- _THE TASK_
Write out every single entry exactly.

Stored data

——

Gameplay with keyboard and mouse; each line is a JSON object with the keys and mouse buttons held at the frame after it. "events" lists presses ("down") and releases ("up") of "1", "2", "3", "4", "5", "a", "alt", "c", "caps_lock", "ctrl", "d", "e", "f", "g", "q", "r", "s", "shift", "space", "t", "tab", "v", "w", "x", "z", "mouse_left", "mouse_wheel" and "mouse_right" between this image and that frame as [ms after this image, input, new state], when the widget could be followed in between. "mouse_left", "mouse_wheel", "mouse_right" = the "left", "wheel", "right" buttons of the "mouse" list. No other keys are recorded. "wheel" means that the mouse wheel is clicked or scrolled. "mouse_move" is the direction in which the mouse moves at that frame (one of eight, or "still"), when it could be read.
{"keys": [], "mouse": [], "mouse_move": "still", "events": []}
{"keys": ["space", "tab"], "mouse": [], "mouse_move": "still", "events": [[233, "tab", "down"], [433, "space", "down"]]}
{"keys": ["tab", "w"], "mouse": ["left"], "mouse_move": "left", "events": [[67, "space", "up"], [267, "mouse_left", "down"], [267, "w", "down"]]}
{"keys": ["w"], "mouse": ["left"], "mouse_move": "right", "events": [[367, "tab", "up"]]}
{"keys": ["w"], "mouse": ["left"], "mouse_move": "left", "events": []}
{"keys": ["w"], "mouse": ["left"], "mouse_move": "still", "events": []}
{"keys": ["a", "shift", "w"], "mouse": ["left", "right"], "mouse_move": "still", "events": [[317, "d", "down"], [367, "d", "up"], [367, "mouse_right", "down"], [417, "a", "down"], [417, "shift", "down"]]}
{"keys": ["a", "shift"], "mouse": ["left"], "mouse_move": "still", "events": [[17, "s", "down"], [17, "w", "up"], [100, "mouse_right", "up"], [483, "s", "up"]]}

——

- _SOLUTION BELOW_
Gameplay with keyboard and mouse; each line is a JSON object with the keys and mouse buttons held at the frame after it. "events" lists presses ("down") and releases ("up") of "1", "2", "3", "4", "5", "a", "alt", "c", "caps_lock", "ctrl", "d", "e", "f", "g", "q", "r", "s", "shift", "space", "t", "tab", "v", "w", "x", "z", "mouse_left", "mouse_wheel" and "mouse_right" between this image and that frame as [ms after this image, input, new state], when the widget could be followed in between. "mouse_left", "mouse_wheel", "mouse_right" = the "left", "wheel", "right" buttons of the "mouse" list. No other keys are recorded. "wheel" means that the mouse wheel is clicked or scrolled. "mouse_move" is the direction in which the mouse moves at that frame (one of eight, or "still"), when it could be read.
{"keys": [], "mouse": [], "mouse_move": "still", "events": []}
{"keys": ["space", "tab"], "mouse": [], "mouse_move": "still", "events": [[233, "tab", "down"], [433, "space", "down"]]}
{"keys": ["tab", "w"], "mouse": ["left"], "mouse_move": "left", "events": [[67, "space", "up"], [267, "mouse_left", "down"], [267, "w", "down"]]}
{"keys": ["w"], "mouse": ["left"], "mouse_move": "right", "events": [[367, "tab", "up"]]}
{"keys": ["w"], "mouse": ["left"], "mouse_move": "left", "events": []}
{"keys": ["w"], "mouse": ["left"], "mouse_move": "still", "events": []}
{"keys": ["a", "shift", "w"], "mouse": ["left", "right"], "mouse_move": "still", "events": [[317, "d", "down"], [367, "d", "up"], [367, "mouse_right", "down"], [417, "a", "down"], [417, "shift", "down"]]}
{"keys": ["a", "shift"], "mouse": ["left"], "mouse_move": "still", "events": [[17, "s", "down"], [17, "w", "up"], [100, "mouse_right", "up"], [483, "s", "up"]]}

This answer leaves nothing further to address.